The above cited cases establish that a witness may be cross-examined for the purpose of showing a motive to *528 give false testimony. That is a proper method of impeachment. In the instant case, the disallowed questions were relevant as to Ms. Carolina's motive. The disallowance of the questioning was particularly prejudicial here. The evidence consisted solely of testimony in which the witnesses for the two sides presented conflicting versions of the facts. The outcome therefore depended on the credibility of the witnesses. There were already indications that Ms. Carolina's testimony was not credible. Appellant was entitled to build on such weaknesses by exploring the witness' motive, Commonwealth v. Cheatham, supra. The disallowed questions, if they showed what Appellant expected them to show, would have been crucial in further weakening Ms. Carolina's testimony. A different outcome would quite possibly have resulted. The refusal to allow the questioning was reversible error.

The Order of the Superior Court is reversed and the case is remanded to the Court of Common Pleas for a new trial.

HUTCHINSON, J., files a concurring opinion.

HUTCHINSON, Judge, concurring.

I concur in the result. I cannot agree with the implication in the majority opinion that cross-examination concerning past incidents which tend to show that a complainant was motivated by ill will in bringing the prosecution is always beyond the broad discretion the trial court has in determining when to permit or cut off cross-examination on collateral matters. See In Re Townsend's Estate, 430 Pa. 318, 241 A.2d 534 (1968); Downey v.
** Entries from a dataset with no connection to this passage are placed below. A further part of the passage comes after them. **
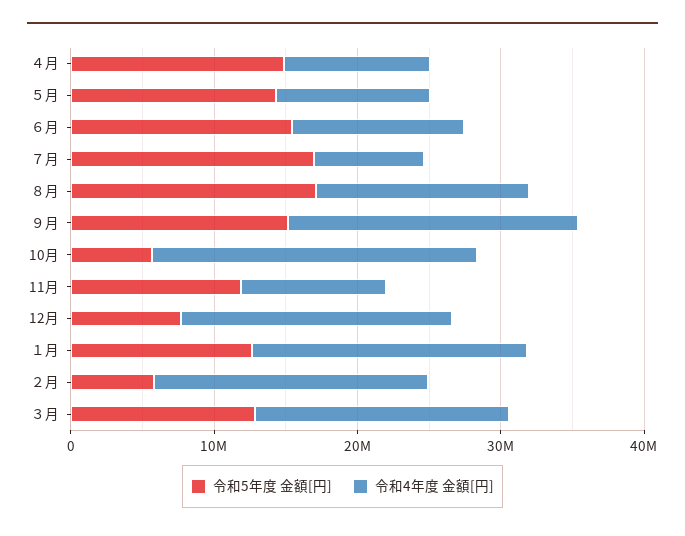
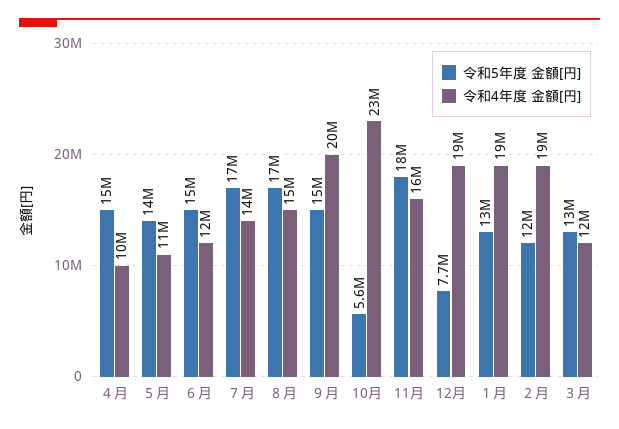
  {
    "令和5年度 金額[円]": {
      "４月": 15000000,
      "５月": 14000000,
      "６月": 15000000,
      "７月": 17000000,
      "８月": 17000000,
      "９月": 15000000,
      "10月": 5600000,
-     "11月": 12000000,
+     "11月": 18000000,
      "12月": 7700000,
      "１月": 13000000,
-     "２月": 6000000,
+     "２月": 12000000,
      "３月": 13000000
    },
    "令和4年度 金額[円]": {
      "４月": 10000000,
      "５月": 11000000,
      "６月": 12000000,
-     "７月": 8000000,
+     "７月": 14000000,
      "８月": 15000000,
      "９月": 20000000,
      "10月": 23000000,
-     "11月": 10000000,
+     "11月": 16000000,
      "12月": 19000000,
      "１月": 19000000,
      "２月": 19000000,
-     "３月": 18000000
+     "３月": 12000000
    }
  }

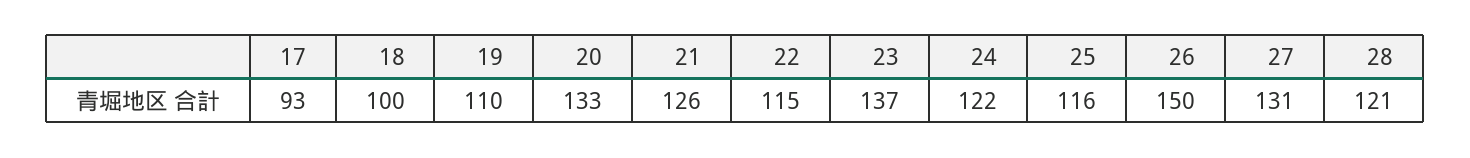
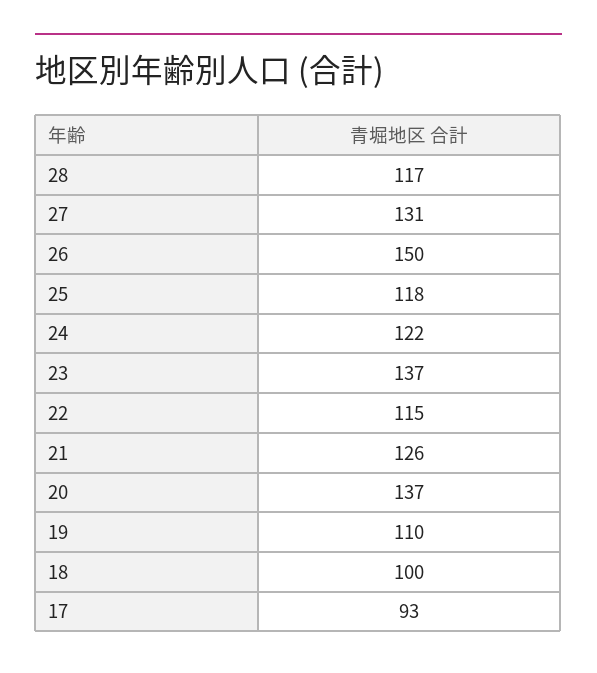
  {
    "17": 93,
    "18": 100,
    "19": 110,
-   "20": 133,
+   "20": 137,
    "21": 126,
    "22": 115,
    "23": 137,
    "24": 122,
-   "25": 116,
+   "25": 118,
    "26": 150,
    "27": 131,
-   "28": 121
+   "28": 117
  }

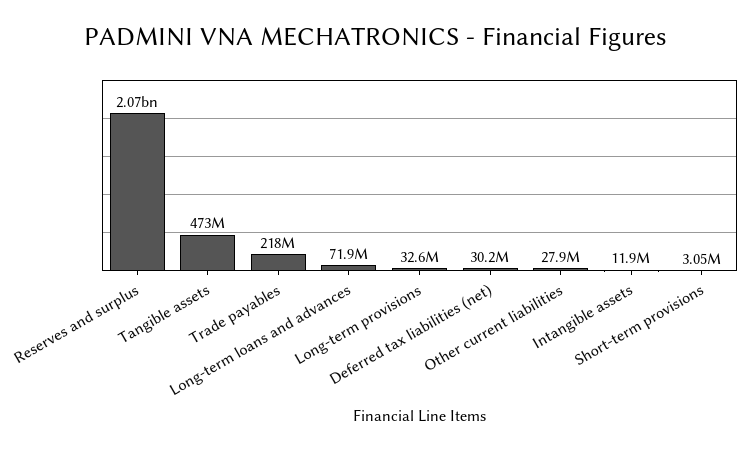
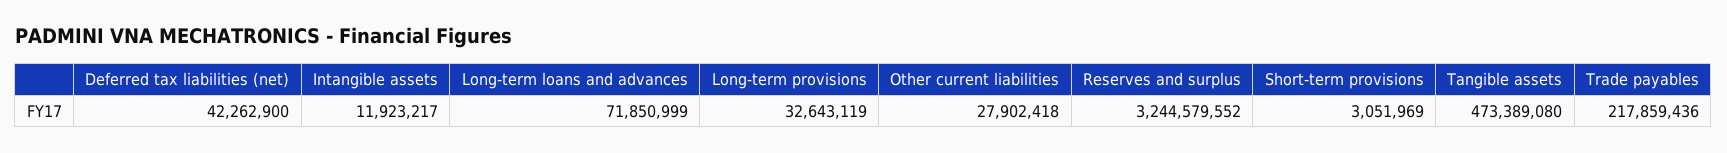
  {
-   "Reserves and surplus": 2070000000,
+   "Reserves and surplus": 3244579552,
    "Tangible assets": 473389080,
    "Trade payables": 217859436,
    "Long-term loans and advances": 71850999,
    "Long-term provisions": 32643119,
-   "Deferred tax liabilities (net)": 30200000,
+   "Deferred tax liabilities (net)": 42262900,
    "Other current liabilities": 27902418,
    "Intangible assets": 11923217,
    "Short-term provisions": 3051969
  }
Weston, 451 Pa. 259, 301 A.2d 635 (1973) (impeachment). The sole issue in this case was whether the appellant stole from the complainant. The facts and circumstances surrounding prior fights and disagreements were properly excluded as collateral. Nevertheless, I concur in the result because the complainant's prior conviction for aggravated assault on this appellant is so highly relevant and so easily proven or disproven that the trial judge abused his discretion in not permitting appellant to refer to it on cross-examination. Evidence of the *529 prior conviction could have been successfully segregated from the other collateral matters thus allowing the admission of the prior conviction without letting the collateral matters bury the issue of whether appellant was guilty of the crimes charged here.